_PROBLEM_:
Please restate word for word, and with nothing added, the lines that run from the one holding "A largas búsquedas" to the end of the entries below.

_RECORDS SHOWN_:
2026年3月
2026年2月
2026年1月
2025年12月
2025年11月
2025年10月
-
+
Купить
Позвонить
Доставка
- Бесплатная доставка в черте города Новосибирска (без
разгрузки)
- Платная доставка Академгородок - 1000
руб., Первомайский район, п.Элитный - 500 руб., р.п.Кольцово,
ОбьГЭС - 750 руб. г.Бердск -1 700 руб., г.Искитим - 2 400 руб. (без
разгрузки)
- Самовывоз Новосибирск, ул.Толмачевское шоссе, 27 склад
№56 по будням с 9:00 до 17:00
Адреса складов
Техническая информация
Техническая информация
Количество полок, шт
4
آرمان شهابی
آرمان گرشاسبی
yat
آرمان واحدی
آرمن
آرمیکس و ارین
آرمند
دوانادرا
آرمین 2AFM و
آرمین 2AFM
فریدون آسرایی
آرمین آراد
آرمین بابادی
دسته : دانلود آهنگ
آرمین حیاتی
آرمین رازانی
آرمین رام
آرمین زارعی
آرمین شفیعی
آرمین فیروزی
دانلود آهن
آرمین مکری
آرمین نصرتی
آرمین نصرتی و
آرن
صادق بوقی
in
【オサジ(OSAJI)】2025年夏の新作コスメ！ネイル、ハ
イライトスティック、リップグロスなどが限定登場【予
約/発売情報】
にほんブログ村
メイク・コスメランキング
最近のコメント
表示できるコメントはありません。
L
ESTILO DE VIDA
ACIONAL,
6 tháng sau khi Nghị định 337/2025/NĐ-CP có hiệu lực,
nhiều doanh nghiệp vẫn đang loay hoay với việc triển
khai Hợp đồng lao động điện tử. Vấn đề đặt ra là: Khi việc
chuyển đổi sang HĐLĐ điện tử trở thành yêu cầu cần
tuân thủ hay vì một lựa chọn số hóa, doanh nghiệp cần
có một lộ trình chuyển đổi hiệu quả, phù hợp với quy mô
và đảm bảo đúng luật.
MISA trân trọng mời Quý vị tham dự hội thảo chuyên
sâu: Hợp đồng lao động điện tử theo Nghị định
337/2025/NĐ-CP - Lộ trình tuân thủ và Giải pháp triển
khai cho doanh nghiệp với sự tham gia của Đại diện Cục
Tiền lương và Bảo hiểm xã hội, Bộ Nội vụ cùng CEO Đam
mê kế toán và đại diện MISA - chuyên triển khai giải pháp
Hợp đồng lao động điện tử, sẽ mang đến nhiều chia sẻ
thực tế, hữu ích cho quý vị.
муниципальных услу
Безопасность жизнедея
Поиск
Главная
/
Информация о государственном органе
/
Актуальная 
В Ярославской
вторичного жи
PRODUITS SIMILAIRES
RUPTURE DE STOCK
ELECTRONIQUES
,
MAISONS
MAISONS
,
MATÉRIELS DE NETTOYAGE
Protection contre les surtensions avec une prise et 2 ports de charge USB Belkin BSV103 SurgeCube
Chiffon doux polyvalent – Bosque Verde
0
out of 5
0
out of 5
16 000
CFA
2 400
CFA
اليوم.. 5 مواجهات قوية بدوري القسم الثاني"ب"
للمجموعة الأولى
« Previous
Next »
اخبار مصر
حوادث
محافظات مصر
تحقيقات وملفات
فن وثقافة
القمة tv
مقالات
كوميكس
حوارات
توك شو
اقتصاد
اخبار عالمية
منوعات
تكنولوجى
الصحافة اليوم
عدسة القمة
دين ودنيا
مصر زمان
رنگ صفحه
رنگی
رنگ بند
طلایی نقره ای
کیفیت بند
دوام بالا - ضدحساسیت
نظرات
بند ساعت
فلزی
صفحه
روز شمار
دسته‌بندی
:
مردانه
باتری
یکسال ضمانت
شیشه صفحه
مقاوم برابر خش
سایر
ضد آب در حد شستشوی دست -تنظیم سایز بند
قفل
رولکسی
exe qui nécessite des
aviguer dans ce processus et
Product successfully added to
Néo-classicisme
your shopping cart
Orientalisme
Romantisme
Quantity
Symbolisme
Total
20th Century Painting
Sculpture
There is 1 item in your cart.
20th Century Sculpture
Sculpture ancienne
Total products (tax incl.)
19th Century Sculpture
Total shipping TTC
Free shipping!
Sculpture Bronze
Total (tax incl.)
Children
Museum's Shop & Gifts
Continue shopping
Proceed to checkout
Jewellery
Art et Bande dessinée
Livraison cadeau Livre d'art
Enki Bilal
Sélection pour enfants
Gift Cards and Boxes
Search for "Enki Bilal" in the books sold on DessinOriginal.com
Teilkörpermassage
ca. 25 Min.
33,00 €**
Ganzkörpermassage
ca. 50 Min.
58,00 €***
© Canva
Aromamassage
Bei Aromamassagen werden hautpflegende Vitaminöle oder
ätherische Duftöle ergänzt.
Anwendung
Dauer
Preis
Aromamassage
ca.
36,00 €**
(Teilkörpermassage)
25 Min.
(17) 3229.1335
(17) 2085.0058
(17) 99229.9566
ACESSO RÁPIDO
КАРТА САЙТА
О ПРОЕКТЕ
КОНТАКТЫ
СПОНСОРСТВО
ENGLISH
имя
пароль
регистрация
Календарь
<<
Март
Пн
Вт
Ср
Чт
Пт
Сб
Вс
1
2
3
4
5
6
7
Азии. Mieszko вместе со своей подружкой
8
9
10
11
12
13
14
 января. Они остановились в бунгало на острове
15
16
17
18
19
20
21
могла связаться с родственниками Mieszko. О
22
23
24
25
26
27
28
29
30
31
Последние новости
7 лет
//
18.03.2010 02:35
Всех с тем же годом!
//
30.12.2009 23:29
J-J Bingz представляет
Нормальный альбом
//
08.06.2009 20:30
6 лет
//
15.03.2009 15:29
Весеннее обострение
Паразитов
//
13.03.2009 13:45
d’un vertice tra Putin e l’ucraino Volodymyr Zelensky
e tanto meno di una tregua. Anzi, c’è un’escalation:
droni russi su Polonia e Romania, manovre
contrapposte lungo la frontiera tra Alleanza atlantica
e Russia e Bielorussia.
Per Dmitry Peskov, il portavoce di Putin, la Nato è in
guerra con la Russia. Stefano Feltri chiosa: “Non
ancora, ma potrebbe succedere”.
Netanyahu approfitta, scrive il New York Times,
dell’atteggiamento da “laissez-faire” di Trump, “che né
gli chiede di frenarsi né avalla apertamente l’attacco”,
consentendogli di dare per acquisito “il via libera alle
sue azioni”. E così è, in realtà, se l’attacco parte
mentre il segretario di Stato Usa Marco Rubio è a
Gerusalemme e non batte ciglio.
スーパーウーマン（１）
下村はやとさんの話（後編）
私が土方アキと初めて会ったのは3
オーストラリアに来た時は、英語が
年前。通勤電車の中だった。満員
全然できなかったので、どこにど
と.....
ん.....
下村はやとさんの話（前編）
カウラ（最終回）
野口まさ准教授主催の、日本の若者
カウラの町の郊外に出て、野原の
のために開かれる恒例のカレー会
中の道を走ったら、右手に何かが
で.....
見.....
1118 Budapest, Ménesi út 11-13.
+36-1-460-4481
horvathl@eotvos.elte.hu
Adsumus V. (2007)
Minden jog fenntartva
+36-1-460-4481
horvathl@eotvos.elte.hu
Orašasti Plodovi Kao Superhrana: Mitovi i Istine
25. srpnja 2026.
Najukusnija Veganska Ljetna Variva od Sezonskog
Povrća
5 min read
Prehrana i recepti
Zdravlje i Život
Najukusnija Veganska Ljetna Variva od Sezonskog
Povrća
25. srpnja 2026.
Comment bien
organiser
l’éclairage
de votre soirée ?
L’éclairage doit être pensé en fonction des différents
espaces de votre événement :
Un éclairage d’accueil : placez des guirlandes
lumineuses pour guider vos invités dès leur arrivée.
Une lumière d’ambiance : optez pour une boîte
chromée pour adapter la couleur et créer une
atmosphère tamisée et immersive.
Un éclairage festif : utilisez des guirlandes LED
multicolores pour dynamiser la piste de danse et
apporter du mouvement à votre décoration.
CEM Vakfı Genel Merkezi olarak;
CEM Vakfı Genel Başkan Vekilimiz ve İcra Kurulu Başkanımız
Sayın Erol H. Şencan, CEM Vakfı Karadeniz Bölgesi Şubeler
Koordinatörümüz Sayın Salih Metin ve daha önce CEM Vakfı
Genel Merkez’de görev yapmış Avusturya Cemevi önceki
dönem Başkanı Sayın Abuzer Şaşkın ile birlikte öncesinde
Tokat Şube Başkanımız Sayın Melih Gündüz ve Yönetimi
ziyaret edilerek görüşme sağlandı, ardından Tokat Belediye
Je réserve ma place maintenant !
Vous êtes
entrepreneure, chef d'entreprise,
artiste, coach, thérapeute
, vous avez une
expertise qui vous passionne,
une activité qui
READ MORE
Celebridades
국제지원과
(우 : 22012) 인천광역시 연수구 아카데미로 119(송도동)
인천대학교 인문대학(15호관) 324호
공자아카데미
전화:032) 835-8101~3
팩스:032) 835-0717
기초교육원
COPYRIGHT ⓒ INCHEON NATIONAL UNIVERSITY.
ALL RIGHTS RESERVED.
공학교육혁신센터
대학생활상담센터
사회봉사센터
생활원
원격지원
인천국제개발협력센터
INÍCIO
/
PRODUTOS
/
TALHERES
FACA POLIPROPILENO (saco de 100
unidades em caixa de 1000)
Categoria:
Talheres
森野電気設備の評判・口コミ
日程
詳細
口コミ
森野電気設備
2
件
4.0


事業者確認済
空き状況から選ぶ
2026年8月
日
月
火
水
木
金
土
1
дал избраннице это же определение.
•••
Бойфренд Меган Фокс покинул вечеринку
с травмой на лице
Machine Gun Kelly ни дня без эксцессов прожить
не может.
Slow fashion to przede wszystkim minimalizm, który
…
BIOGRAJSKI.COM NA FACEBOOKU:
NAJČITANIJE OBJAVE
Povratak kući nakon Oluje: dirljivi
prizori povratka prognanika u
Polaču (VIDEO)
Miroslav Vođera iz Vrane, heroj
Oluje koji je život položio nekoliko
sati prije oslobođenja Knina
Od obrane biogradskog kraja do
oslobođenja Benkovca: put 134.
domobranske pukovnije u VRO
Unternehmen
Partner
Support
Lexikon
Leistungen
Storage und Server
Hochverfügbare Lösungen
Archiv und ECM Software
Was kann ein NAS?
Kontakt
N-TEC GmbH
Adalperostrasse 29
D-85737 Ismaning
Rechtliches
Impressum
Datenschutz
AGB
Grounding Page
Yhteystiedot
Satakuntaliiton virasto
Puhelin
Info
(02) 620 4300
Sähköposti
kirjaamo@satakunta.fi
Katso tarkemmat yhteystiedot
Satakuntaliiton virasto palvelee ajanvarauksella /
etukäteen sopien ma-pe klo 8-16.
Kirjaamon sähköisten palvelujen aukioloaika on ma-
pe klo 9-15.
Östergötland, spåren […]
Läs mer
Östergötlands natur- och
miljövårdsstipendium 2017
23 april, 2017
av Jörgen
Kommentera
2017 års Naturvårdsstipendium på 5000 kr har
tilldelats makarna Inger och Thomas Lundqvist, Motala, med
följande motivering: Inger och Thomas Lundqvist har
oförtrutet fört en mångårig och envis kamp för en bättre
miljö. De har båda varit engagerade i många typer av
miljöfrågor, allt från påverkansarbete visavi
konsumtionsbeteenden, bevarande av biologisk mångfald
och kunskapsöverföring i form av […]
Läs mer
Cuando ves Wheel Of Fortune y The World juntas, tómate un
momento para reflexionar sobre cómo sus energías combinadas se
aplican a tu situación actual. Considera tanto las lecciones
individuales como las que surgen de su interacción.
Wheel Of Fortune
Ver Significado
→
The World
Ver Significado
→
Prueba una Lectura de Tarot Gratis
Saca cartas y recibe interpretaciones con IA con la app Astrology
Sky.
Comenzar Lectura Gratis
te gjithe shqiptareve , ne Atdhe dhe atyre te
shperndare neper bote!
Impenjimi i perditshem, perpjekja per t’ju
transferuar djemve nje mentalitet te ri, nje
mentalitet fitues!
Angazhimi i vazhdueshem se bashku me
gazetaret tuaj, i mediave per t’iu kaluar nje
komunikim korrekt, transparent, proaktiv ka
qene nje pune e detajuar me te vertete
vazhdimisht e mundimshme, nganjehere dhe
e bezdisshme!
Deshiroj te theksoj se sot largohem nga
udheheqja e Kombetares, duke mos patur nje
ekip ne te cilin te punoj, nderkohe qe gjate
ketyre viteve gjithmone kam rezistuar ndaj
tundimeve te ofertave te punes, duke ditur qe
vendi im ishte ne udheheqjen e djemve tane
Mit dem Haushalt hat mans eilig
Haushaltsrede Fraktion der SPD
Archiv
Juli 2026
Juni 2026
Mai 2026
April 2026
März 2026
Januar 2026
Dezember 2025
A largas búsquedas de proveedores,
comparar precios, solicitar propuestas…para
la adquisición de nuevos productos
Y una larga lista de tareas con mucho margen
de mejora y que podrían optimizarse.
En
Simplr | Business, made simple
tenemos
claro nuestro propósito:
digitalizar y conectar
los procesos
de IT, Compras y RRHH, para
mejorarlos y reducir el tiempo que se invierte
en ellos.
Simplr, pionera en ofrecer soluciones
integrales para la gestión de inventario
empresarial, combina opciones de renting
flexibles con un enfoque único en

_EXERCISE OUTPUT_:
A largas búsquedas de proveedores,
comparar precios, solicitar propuestas…para
la adquisición de nuevos productos
Y una larga lista de tareas con mucho margen
de mejora y que podrían optimizarse.
En
Simplr | Business, made simple
tenemos
claro nuestro propósito:
digitalizar y conectar
los procesos
de IT, Compras y RRHH, para
mejorarlos y reducir el tiempo que se invierte
en ellos.
Simplr, pionera en ofrecer soluciones
integrales para la gestión de inventario
empresarial, combina opciones de renting
flexibles con un enfoque único en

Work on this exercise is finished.